Nous atteignons là un des sommets du "mystère d'iniquité" dont certains ont parlé. On a l'impression d'un brigandage à l'échelle de la planète. Ne prenons que deux exemples dont je fus le témoin :

- Certains pays parmi les plus pauvres dépendent étroitement de leur production agricole puisque leurs ressources industrielles sont nulles. On commence donc par leur consentir des prêts "à des taux intéressants" à rembourser sur les récoltes à venir. Puis, deux ou trois ans après, on décrète que le cours desdits produits baisse de 20%, 30%, parfois davantage : c'est le cas de la Côte d'Ivoire avec des cours du cacao et du café fixés à Londres, à New-York, que sais-je !

- L'irrigation est indispensable dans plusieurs pays, d'où l'idée d'aller chercher de l'eau n'importe où à n'importe quel prix. C'est ainsi que certains "consultants" (agréés par les organismes internationaux, bien entendu) ont préconisé de capter l'eau dans des vallées hautes pour la diriger vers d'autres versants, secs une bonne partie du temps. Ce furent des travaux proprement pharaoniques : il a fallu percer à 5.000 mètres d'altitude une galerie de 4 ou 5 mètres de diamètre sur plus de cent kilomètres. Ce n'est que lorsque toutes les entreprises (étrangères) ainsi que le consultant furent payés grâce à des prêts à long terme que l'on s'aperçut que les terres irriguées étaient complètement stériles : ceci s'est passé au Pérou. Le démantèlement systématique de notre agriculture relève du même état d'esprit.

V - Conclusion

Ces lignes étaient en cours de rédaction lorsque parut la dernière encyclique pontificale "Centesimus annus" qui marquera une date très importante pour ceux qui voudront bien la lire. Plus que jamais il apparaît qu'on ne peut faire l'économie ni de la vérité ni de la justice, et dans la justice figurent le juste prix et le juste salaire pour lesquels il est légitime que les facteurs économiques jouent, mais jamais sans être les seuls. "Il y a dans le travail quotidien le poids de l'amour que l'homme porte à sa famille" a dit le Pape, ce qui signifie que cet amour est une composante du juste salaire. Prétendre que juste prix et juste salaire sont des illusions parce qu'on ne peut les calculer par une formule mathématique est grotesque : ce n'est pas parce qu'on manque d'une définition clinique exacte de la mort (ou du sommeil) que la mort (le sommeil) n'existe pas. Sur un mode plaisant, on peut se poser la question "A partir de combien de cheveux un homme est-il chauve ?" Mais il existe des chauves et des chevelus !
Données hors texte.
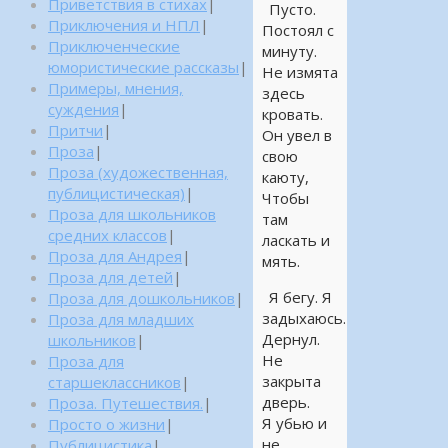
Приветствия в стихах
|
Пусто.
Приключения и НПЛ
|
Постоял с
Приключенческие
минуту.
юмористические рассказы
|
Не измята
Примеры, мнения,
здесь
суждения
|
кровать.
Притчи
|
Он увел в
Проза
|
свою
Проза (художественная,
каюту,
публицистическая)
|
Чтобы
Проза для школьников
там
средних классов
|
ласкать и
Проза для Андрея
|
мять.
Проза для детей
|
Я бегу. Я
Проза для дошкольников
|
задыхаюсь.
Проза для младших
Дернул.
школьников
|
Не
Проза для
закрыта
старшеклассников
|
дверь.
Проза. Путешествия.
|
Я убью и
Просто о жизни
|
не
Публицистика
|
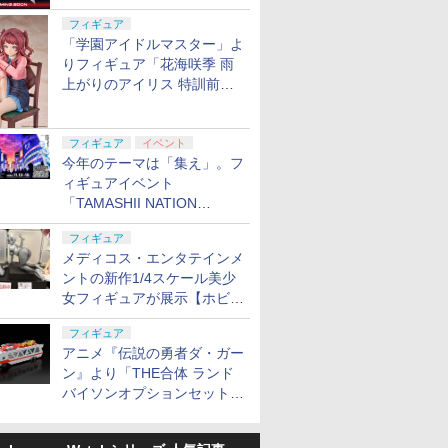
定
フィギュア
保護キャッ
シリコンモールド クロ
タミヤ(TAMIYA) クラ
タミヤ(TAMIYA) クラ
武藤商事(Mut
「学園アイドルマスター」よ
ムハート 4種
フトツールシリーズ
フトツールシリーズ
プラリペア
6.7×3.6cm 柄型枠 爪飾
No.93 モデラーズニッ
No.78 モデルクリーニ
PL16C 【
りフィギュア「花海咲季 雨
り作成 多寸法設計 立体
パーα (グレイ) プラモ
ングブラシ 静電気防止
上がりのアイリス 特訓前
￥499
￥991
￥1,300
￥1,118
彫刻 耐久 繰返し ハン
デル用工具 74093
タイプ プラモデル用工
Ver.」が2027年4月に発売
ドメイドネイル (Bタイ
具 74078
プ)
フィギュア
イベント
今年のテーマは「集え」。フ
ィギュアイベント
「TAMASHII NATION
2026」が11月13日より開催
フィギュア
決定
メディコス・エンタテインメ
ントの新作1/4スケール美少
女フィギュアが展示【ホビー
メーカー合同展示会】
フィギュア
アニメ『伝説の勇者ダ・ガー
ン』より「THE合体 ランド
バイソンオプションセット」
が2027年5月に発売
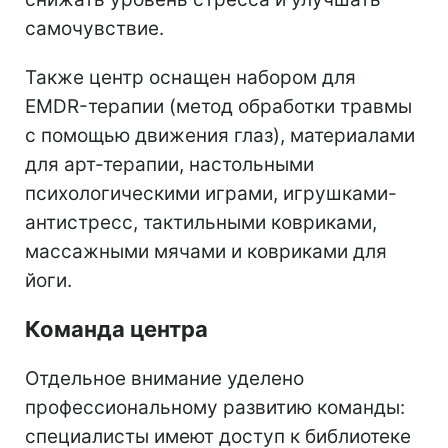
самочувствие.
Также центр оснащен набором для
EMDR-терапии (метод обработки травмы
с помощью движения глаз), материалами
для арт-терапии, настольными
психологическими играми, игрушками-
антистресс, тактильными ковриками,
массажными мячами и ковриками для
йоги.
Команда центра
Отдельное внимание уделено
профессиональному развитию команды:
специалисты имеют доступ к библиотеке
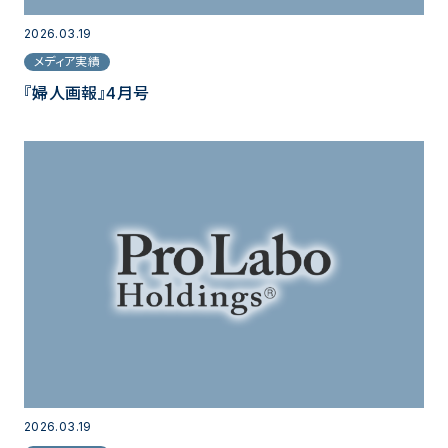
2026.03.19
メディア実績
『婦人画報』4月号
2026.03.19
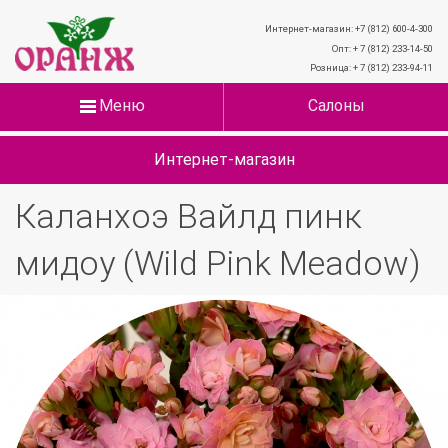
Интернет-магазин: +7 (812) 600-4-300
Опт: + 7 (812) 233-14-50
Розница: + 7 (812) 233-94-11
Меню
Салоны
Интернет-магазин
Каланхоэ Вайлд пинк
мидоу (Wild Pink Meadow)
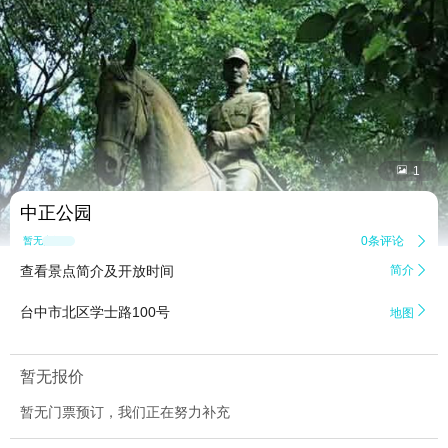


1
中正公园
0条评论

暂无点评
查看景点简介及开放时间
简介


台中市北区学士路100号
地图
暂无报价
暂无门票预订，我们正在努力补充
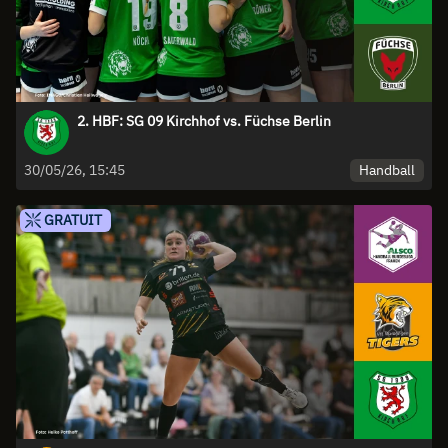
2. HBF: SG 09 Kirchhof vs. Füchse Berlin
Handball
30/05/26, 15:45
GRATUIT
Le premier attribut de l'Etat est le "glaive" ou "la main de justice". Mais la justice humaine seule est bien faible, on a pu dire qu'elle était complètement disqualifiée depuis Ponce-Pilate, prototype des procès politiques en tous genres. Or, la manifestation matérielle de la justice réside dans la reconnaissance et le respect du bien d'autrui, ce qui ne peut se concevoir sans la reconnaissance et le respect de la personne d'autrui qui n'est pas d'essence matérielle, encore moins économique, mais spirituelle. C'est dans ce sens qu'on peut affirmer à la suite du Pape que marxisme et libéralisme au sens de réduction de la vocation humaine à la seule acquisition de biens matériels, sont les deux faces opposées de la même pièce de fausse monnaie qui est celle du matérialisme athée qui, littéralement, châtre l'homme spirituellement en niant sa dimension spirituelle. L'Evangile nous invite à "chercher le royaume de Dieu et sa justice". Une justice fondée sur l'éminente dignité de l'homme et non une justice légaliste inventée par les hommes pour justifier leur égoïsme.